According to a survey conducted by the East Gate market management and operation center, India, Vietnam, Thailand, Nepal and other countries have their own characteristics in addition to low wages. Manual crafts can be designed and manufactured according to the requirements of the Korean side and can be produced in time according to the Korean order.
Now a large number of South Korean distributors have gone to India, Vietnam, Thailand and Nigeria to order production, and plans to invest and build factories in these countries.
In June 14th last year, KOTRA called for "pferring your business to Vietnam and other Southeast Asian countries" in the report entitled "the pformation of Vietnam's textile industry after joining the WTO" and the strategic response of South Korean enterprises.
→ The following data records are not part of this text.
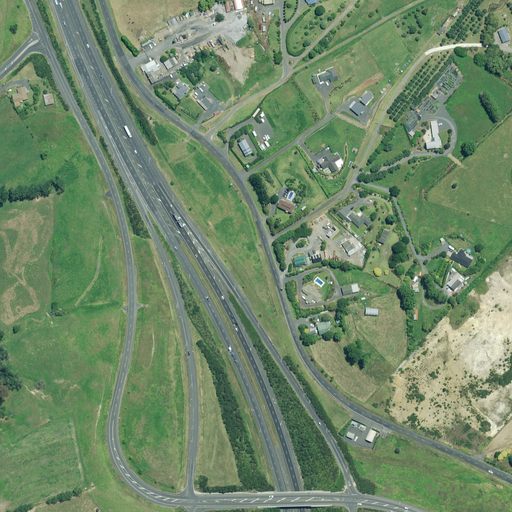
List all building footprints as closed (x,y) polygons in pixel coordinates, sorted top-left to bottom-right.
[(451,20),(449,18),(437,33),(440,35),(451,20)] [(499,30),(505,43),(511,40),(506,27),(499,30)] [(178,63),(174,57),(169,60),(169,59),(163,62),(168,69),(178,63)] [(153,60),(141,67),(143,71),(145,71),(152,84),(158,80),(154,72),(159,70),(153,60)] [(183,83),(181,81),(176,86),(179,89),(174,94),(180,99),(184,95),(183,94),(189,89),(185,85),(184,86),(182,84),(183,83)] [(28,99),(25,87),(17,89),(18,93),(12,95),(15,107),(21,106),(19,101),(28,99)] [(54,103),(52,93),(43,95),(45,105),(54,103)] [(426,149),(442,148),(441,140),(440,140),(438,123),(431,124),(433,138),(434,137),(434,141),(426,142),(426,149)] [(252,152),(245,140),(238,143),(246,156),(252,152)] [(330,158),(327,154),(319,159),(321,163),(320,164),(323,169),(328,166),(332,172),(338,168),(334,162),(340,159),(337,154),(330,158)] [(294,206),(280,200),(277,207),(286,210),(285,212),(287,212),(288,211),(291,213),(294,206)] [(347,216),(348,215),(341,210),(337,214),(344,220),(345,219),(349,223),(351,220),(359,227),(364,222),(368,226),(371,222),(363,213),(359,217),(356,214),(355,215),(352,212),(348,216),(347,217),(347,216)] [(389,232),(384,230),(379,242),(384,244),(389,232)] [(354,248),(348,240),(342,244),(347,252),(354,248)] [(464,251),(460,249),(457,255),(453,252),(450,258),(468,268),(472,260),(465,256),(466,255),(463,253),(464,251)] [(304,251),(297,253),(298,257),(293,258),(296,271),(300,270),(300,271),(304,270),(303,265),(307,264),(304,251)] [(322,260),(320,254),(312,256),(314,263),(322,260)] [(461,283),(457,279),(450,287),(454,290),(461,283)] [(359,291),(357,284),(342,288),(344,295),(359,291)] [(315,290),(310,286),(307,289),(304,287),(301,291),(308,295),(305,300),(310,303),(313,299),(317,303),(322,296),(315,291),(315,290)] [(330,328),(328,321),(317,324),(319,335),(328,333),(327,328),(330,328)] [(376,432),(370,430),(366,440),(372,442),(376,432)]
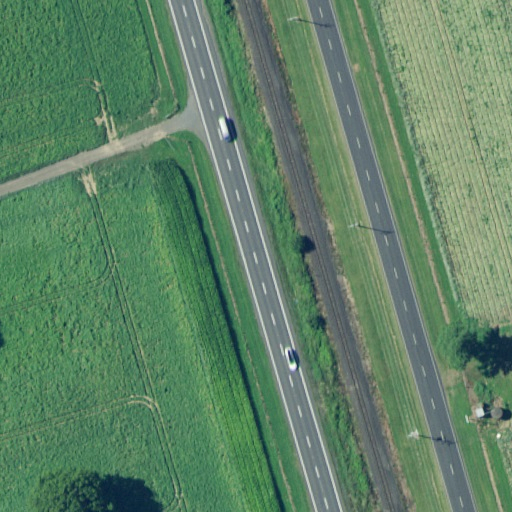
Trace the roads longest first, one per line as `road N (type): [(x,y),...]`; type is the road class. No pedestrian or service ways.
road 1 (primary): [(169,0),(318,511)]
road 2 (tertiary): [(324,0),(471,511)]
road 3 (track): [(202,113),(0,185)]
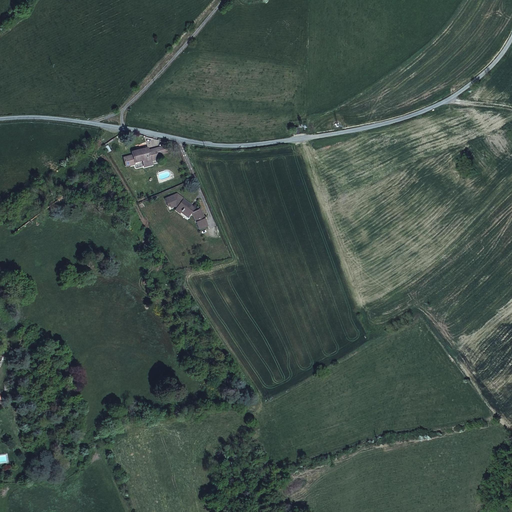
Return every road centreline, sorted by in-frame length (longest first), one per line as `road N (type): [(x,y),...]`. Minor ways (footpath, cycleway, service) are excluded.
road 1 (unclassified): [(0,119),(111,123),(212,145),(339,133),(414,114),(466,89),(511,33)]
road 2 (track): [(111,123),(217,0)]
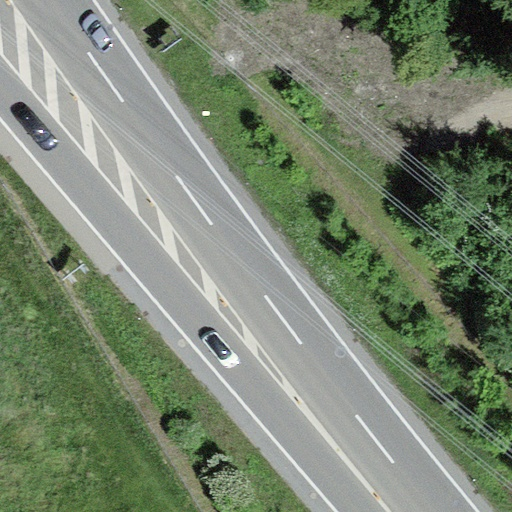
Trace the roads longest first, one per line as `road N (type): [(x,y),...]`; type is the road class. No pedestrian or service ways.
road 1 (motorway): [(317,423),(49,0)]
road 2 (trunk): [(0,76),(317,423)]
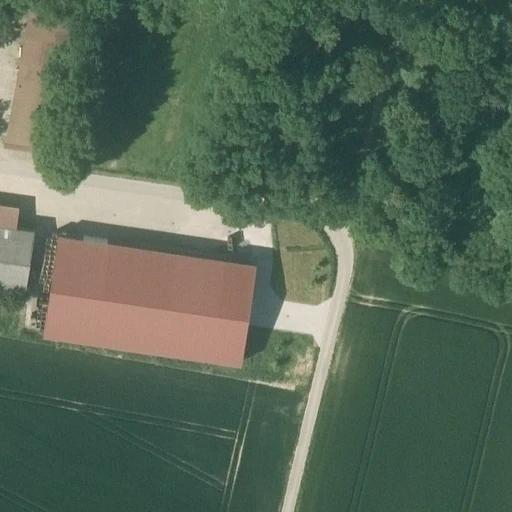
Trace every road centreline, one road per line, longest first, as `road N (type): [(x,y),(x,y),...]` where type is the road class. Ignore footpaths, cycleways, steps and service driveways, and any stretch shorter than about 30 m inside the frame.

According to reports, the investment of Korean textile enterprises in China in 2006 was 10% lower than that in 2005, but the investment in Vietnam increased by 53.7%.
Mr. Seong ki Hak, chairman of -Youngone, Korea's largest textile group, said the group has many factories in China and Bangladesh, but will continue to expand the group's two phase project in Nam Dinh, Vietnam.
Small and medium-sized enterprises in Korea also have signs of increasing investment in Vietnam, or pferring their subsidiaries from China to Vietnam.
Unlike China, Southeast Asian countries represented by Vietnam are in a period of capital shortage. In order to attract foreign investment, the government has launched many preferential policies such as exemption from corporate tax from overseas enterprises.
At the same time, the labor cost of Vietnam is also far lower than that of China. The average monthly salary of Chinese workers has reached 200~250 US dollars, but the average monthly salary of Vietnamese workers is only 60~70 dollars.
Old, Cambodia and Mencius: the next round of hot land
A survey by the Export Import Bank of Korea shows that when Vietnam is about to pursue investment rather than attract investment, Korean enterprises are looking to areas with lower labor costs, such as the old, Cambodian and Bangladesh.
According to the Kampuchea Mekong times, the Ministry of labour of Kampuchea and the South Korean Embassy in Cambodia organized about 30 representatives of Korean enterprises to visit Kampuchea at the end of February, hoping to attract their investment in China to Kampuchea.